Biochemical Journal Young Investigator Award winner
Erin Willert
Erin Willert received her BS in Chemistry at the University of Texas at Austin in May 2002. Erin attended graduate school at the University of Texas Southwestern Medical Center at Dallas, working with Dr Margaret A. Phillips, and received her PhD in March of 2008. Erin will begin her postdoctoral position with Dr Herbert W. Virgin IV at Washington University in September of 2008.
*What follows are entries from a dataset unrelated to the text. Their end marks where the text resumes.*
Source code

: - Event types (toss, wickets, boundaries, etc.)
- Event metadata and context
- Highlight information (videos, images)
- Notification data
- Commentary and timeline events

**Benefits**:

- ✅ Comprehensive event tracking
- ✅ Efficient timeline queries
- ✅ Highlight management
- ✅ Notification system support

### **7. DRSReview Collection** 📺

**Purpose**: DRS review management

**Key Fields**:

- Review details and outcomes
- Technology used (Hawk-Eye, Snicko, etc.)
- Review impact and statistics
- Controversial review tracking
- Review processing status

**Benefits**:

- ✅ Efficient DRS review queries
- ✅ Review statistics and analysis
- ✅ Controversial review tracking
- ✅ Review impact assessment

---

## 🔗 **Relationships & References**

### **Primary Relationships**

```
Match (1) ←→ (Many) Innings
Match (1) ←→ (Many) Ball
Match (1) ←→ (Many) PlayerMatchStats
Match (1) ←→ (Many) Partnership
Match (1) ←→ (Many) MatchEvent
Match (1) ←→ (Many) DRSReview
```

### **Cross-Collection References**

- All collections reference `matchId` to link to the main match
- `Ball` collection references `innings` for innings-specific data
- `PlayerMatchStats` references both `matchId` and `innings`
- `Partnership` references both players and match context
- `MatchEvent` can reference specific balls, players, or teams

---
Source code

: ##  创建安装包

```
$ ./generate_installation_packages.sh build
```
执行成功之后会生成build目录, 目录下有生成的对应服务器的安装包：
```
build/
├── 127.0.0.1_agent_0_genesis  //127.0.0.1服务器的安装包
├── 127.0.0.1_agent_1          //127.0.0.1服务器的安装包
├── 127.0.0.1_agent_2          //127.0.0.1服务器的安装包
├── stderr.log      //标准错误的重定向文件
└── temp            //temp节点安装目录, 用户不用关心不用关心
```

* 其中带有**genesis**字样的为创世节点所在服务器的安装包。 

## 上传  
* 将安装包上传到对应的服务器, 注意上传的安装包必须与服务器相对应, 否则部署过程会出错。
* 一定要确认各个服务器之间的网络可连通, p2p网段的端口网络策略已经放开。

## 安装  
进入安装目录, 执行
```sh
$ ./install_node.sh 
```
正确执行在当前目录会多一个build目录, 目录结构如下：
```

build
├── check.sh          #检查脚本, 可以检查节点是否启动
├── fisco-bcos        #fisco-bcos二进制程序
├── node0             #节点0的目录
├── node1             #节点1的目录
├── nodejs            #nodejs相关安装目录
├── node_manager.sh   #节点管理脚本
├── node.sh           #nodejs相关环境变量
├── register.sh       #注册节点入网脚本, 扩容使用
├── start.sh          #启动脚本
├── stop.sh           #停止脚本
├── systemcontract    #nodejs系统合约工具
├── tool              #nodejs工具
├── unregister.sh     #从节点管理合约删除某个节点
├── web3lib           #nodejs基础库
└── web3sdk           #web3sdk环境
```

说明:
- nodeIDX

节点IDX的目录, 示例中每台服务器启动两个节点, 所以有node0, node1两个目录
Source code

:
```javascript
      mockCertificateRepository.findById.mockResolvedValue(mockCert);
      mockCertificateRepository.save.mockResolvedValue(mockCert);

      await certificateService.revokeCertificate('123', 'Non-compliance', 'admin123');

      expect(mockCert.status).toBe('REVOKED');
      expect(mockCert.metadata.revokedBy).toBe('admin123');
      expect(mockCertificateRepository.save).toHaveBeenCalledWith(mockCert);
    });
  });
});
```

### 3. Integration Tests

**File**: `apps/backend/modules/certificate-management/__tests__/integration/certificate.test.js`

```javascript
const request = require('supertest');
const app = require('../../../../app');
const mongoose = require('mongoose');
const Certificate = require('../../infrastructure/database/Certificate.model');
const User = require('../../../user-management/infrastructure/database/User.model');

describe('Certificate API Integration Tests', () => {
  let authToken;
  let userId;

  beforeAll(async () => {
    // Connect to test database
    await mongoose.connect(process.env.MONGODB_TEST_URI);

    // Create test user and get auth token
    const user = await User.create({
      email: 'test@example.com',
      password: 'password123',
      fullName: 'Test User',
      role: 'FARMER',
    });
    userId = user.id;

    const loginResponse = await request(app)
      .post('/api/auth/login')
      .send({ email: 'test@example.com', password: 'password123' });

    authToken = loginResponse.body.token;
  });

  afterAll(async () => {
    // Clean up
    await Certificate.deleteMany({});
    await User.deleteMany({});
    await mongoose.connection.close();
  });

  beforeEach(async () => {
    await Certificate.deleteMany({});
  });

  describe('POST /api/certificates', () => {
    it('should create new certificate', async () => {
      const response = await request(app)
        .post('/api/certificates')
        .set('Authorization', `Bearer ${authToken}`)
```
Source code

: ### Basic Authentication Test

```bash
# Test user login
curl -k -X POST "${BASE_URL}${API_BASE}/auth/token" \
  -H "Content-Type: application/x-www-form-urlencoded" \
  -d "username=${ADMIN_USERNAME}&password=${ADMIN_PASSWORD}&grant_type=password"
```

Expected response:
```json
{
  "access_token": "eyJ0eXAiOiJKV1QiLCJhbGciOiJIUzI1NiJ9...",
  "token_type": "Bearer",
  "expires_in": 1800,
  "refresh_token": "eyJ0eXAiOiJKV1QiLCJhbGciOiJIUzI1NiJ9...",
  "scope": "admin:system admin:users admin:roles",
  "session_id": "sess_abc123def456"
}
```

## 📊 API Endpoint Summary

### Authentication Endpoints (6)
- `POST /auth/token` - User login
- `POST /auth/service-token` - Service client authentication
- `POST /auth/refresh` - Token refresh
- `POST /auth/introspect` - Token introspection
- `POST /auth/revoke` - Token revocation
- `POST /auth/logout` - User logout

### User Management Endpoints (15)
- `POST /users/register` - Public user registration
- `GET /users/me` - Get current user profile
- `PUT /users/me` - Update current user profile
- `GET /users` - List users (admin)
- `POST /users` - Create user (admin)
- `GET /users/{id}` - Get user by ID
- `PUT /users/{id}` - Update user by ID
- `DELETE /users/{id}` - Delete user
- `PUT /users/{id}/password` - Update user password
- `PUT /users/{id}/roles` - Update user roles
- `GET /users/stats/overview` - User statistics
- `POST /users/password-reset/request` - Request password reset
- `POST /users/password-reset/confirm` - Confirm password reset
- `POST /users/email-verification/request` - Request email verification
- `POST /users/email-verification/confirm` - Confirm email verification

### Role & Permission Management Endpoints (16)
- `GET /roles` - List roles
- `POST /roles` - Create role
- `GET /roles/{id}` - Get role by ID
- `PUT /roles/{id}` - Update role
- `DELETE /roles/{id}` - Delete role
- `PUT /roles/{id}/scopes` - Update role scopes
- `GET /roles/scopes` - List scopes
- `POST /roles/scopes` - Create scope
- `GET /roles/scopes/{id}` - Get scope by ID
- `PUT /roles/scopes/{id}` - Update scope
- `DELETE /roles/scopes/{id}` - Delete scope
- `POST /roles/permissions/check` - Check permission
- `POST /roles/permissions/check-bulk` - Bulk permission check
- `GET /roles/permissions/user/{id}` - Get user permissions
Trypanosoma brucei causes African trypanosomiasis, a fatal and neglected disease. In trypanosomes, the biosynthesis of polyamines, which are essential cellular cations, is uniquely conjugated to redox balance, as spermidine links two glutathione molecules to produce the novel redox cofactor trypanothione. S-adenosylmethionine decarboxylase (AdoMetDC) is a key enzyme in this pathway. Erin has discovered that T. brucei AdoMetDC is allosterically activated by a novel protein that we named prozyme1. The prozyme gene is only found in the trypanosomatid species, and arose by gene duplication and mutational drift from the canonical AdoMetDC. The regulation of AdoMetDC activity by prozyme highlights a species-specific difference between the parasite and its human host. Erin’s work has demonstrated that the AdoMetDC/prozyme heterodimer is important in the biosynthesis and regulation of trypanothione and polyamines, and highlights this complex as an attractive drug target.
1. Willert, E. K., Fitzpatrick, R. & Phillips, M. A. (2007) Allosteric regulation of an essential trypanosome polyamine biosynthetic enzyme by a catalytically dead homolog. Proc. Natl. Acad. Sci. U.S.A. 104, 8275-8280.